As strong as prices have been for the last two years, they’re still well below their highs. The median for Scotts Valley peaked in March 2006 at $823,000, according to website Zillow. Prices are still down 18 percent from then. In Felton, the median peaked in April 2007 at $560,000. Prices are down 25.8 percent since.

Among reasons for the strong market in the last two years are low interest rates, a strong job market in Silicon Valley, and a lack of homes for sale.

A year ago, homebuyers could borrow at a 30-year fixed rate of 3.5 percent, Useldinger said. Kufchak said borrowers can still lock in 30-year fixed rates “in the mid-4s with no closing costs.”

Home prices are especially strong in the price range of $700,000 to $900,000, said Wayne Shaffer, a broker in Santa Cruz for 41 years. Demand for homes over $1 million is “soft,” he said, partly because the property taxes alone amount to over $1,000 a month.

“But you get a lot more for your money with the higher-priced homes,” Shaffer said. “$1.5 million will get you a 4,000-square-foot house, but at $900,000 you’ll get 2,000 square feet or less.”

Who can afford homes priced at over $1 million? Workers at Apple, Google or other booming Silicon Valley companies, sometimes couples with each spouse making a six-figure income.

Santa Cruz Realtor Neal Langholz agreed that a hot market in Silicon Valley has heated up prices over here.

“Homes in Silicon Valley are getting offers from multiple buyers,” he said. “A house over the hill may get 5 to15 offers, while houses in Santa Cruz get 2 to 9 offers.”

Langholz said investors have also boosted prices. A couple of years ago, an investor could put down 25 percent on a rental property, and the rent would cover the cost of the mortgage, taxes, insurance and maintenance. It was the first time he had seen such opportunities since the early 1990s.

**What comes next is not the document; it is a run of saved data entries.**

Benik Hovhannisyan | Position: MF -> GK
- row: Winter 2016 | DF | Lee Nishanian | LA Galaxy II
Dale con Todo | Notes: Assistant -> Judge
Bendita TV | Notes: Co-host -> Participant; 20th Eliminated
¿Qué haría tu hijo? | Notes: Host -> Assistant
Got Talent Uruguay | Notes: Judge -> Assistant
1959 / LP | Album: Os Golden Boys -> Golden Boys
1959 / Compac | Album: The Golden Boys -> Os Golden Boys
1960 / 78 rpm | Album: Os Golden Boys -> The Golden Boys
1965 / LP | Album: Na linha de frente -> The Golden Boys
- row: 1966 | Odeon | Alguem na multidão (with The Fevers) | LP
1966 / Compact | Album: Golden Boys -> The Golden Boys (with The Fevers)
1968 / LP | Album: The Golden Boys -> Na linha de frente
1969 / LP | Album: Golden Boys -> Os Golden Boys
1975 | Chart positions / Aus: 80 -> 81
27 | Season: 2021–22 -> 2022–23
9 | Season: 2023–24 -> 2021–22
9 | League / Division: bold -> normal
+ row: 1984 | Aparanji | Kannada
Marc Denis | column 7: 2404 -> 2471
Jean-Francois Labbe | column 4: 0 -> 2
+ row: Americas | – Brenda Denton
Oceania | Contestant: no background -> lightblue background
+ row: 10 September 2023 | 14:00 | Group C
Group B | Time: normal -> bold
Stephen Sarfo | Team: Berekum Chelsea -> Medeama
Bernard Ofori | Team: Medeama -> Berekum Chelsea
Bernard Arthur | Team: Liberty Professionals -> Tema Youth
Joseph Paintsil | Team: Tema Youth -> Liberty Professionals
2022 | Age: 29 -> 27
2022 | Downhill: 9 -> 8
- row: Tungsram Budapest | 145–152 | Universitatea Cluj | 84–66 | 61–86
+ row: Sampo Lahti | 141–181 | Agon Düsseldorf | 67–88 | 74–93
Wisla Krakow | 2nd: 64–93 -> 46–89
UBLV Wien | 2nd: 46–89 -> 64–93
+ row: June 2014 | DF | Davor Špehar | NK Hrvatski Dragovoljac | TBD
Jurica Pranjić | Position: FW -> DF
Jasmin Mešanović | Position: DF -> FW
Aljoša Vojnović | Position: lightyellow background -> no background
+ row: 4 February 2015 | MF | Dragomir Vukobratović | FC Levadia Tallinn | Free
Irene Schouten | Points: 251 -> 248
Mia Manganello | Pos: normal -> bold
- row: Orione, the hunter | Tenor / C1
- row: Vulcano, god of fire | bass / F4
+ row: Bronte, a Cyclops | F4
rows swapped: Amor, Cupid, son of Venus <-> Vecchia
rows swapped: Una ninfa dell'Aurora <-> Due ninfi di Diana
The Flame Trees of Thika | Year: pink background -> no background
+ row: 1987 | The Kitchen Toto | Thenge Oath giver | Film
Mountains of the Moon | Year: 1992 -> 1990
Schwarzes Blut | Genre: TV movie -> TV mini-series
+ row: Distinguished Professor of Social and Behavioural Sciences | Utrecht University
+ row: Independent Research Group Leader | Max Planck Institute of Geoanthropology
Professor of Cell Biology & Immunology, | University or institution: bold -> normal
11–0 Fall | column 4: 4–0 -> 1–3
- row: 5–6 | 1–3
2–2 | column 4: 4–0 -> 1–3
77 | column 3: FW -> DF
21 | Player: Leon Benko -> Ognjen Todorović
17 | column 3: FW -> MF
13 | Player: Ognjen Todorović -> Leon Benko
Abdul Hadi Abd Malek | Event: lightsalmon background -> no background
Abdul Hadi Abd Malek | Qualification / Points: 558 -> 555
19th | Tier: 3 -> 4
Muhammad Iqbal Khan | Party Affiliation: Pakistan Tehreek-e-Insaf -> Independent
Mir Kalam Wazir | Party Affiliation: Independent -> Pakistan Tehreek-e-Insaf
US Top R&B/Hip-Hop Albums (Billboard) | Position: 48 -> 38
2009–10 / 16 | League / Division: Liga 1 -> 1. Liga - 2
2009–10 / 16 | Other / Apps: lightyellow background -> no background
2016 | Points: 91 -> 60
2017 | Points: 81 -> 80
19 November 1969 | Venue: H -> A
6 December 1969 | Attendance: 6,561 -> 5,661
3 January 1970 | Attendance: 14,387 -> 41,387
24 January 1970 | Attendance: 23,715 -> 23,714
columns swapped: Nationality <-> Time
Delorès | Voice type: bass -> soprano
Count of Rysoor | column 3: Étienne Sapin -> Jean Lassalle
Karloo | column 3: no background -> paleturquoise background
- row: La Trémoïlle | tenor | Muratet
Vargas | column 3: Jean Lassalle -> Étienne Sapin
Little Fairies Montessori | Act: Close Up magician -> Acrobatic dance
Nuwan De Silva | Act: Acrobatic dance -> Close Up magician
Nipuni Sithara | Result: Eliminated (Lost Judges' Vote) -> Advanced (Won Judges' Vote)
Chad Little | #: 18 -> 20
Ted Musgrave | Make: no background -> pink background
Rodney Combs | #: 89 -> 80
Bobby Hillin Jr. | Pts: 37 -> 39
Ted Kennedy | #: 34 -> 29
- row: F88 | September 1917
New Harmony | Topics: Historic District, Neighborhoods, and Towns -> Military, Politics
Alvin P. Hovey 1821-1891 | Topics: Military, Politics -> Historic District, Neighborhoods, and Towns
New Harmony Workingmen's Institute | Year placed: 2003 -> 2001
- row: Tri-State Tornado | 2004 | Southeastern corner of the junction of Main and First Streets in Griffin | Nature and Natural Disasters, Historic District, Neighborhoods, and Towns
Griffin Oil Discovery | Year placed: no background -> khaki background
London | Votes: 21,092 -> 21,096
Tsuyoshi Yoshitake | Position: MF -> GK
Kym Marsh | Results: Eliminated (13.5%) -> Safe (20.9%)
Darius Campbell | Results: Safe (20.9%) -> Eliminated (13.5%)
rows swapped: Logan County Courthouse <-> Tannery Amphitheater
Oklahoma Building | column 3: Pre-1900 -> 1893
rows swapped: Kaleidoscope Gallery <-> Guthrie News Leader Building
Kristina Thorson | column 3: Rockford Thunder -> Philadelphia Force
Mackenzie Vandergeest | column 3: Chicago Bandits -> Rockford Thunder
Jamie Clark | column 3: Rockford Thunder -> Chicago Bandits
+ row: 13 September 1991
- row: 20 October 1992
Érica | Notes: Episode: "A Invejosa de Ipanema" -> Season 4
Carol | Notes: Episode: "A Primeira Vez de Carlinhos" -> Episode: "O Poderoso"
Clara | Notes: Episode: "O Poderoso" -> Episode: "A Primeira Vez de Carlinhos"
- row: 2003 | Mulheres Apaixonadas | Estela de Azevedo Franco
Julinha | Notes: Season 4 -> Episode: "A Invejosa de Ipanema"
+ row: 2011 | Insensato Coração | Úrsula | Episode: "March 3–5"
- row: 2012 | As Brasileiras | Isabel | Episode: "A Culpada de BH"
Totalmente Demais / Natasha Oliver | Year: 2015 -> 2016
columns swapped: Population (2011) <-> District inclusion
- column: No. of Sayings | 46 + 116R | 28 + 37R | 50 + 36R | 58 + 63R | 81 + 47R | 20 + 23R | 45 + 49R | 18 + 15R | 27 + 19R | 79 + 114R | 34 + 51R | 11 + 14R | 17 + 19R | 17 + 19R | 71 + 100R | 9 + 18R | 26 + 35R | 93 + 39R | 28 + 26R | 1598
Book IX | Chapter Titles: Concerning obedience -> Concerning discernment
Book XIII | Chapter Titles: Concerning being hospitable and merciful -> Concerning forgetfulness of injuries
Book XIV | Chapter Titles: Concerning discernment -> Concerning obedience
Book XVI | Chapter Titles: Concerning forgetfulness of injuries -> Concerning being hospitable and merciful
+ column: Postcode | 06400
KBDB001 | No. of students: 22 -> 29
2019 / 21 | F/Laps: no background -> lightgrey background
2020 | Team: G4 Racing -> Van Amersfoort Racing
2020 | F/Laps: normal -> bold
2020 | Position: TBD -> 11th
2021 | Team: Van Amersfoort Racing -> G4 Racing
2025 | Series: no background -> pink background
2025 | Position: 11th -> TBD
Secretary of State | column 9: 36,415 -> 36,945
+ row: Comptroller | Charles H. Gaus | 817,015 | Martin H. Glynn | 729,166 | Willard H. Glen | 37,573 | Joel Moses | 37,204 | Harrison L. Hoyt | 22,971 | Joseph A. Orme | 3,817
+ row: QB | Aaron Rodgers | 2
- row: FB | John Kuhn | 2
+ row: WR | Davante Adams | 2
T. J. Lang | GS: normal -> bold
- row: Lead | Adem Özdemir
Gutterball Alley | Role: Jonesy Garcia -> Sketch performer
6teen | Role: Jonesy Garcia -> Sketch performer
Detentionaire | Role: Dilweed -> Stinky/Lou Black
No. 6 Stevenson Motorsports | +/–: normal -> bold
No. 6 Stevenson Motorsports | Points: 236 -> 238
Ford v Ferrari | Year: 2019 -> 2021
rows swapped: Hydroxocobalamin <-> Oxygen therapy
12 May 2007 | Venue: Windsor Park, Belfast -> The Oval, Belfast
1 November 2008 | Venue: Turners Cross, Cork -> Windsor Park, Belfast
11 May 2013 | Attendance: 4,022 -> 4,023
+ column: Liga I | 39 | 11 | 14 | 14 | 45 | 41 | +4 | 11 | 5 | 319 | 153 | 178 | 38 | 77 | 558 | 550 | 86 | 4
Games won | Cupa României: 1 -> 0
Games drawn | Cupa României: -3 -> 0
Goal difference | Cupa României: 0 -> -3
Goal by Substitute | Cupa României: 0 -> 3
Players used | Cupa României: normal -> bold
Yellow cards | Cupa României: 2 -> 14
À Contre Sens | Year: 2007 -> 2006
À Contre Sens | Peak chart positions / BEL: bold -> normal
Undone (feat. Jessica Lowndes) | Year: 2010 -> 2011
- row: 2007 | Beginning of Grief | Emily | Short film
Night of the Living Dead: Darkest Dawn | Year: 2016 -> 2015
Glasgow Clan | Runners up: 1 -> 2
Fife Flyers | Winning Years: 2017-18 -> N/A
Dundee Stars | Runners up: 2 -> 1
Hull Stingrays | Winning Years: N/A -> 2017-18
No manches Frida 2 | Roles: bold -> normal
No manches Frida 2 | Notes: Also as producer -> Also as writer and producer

Now, home prices have risen and interest rates have inched up, so those kinds of investment opportunities are hard to find, he said.

A lack of supply is also lifting prices. According to Felton broker Robert Clark, who’s worked out of the same office on Highway 9 since 1959:

“You can’t build in San Lorenzo Valley because you need an acre to install a septic tank system,” Clark said. “We don’t have any acres left. You can’t build, so have to buy something that’s already built.”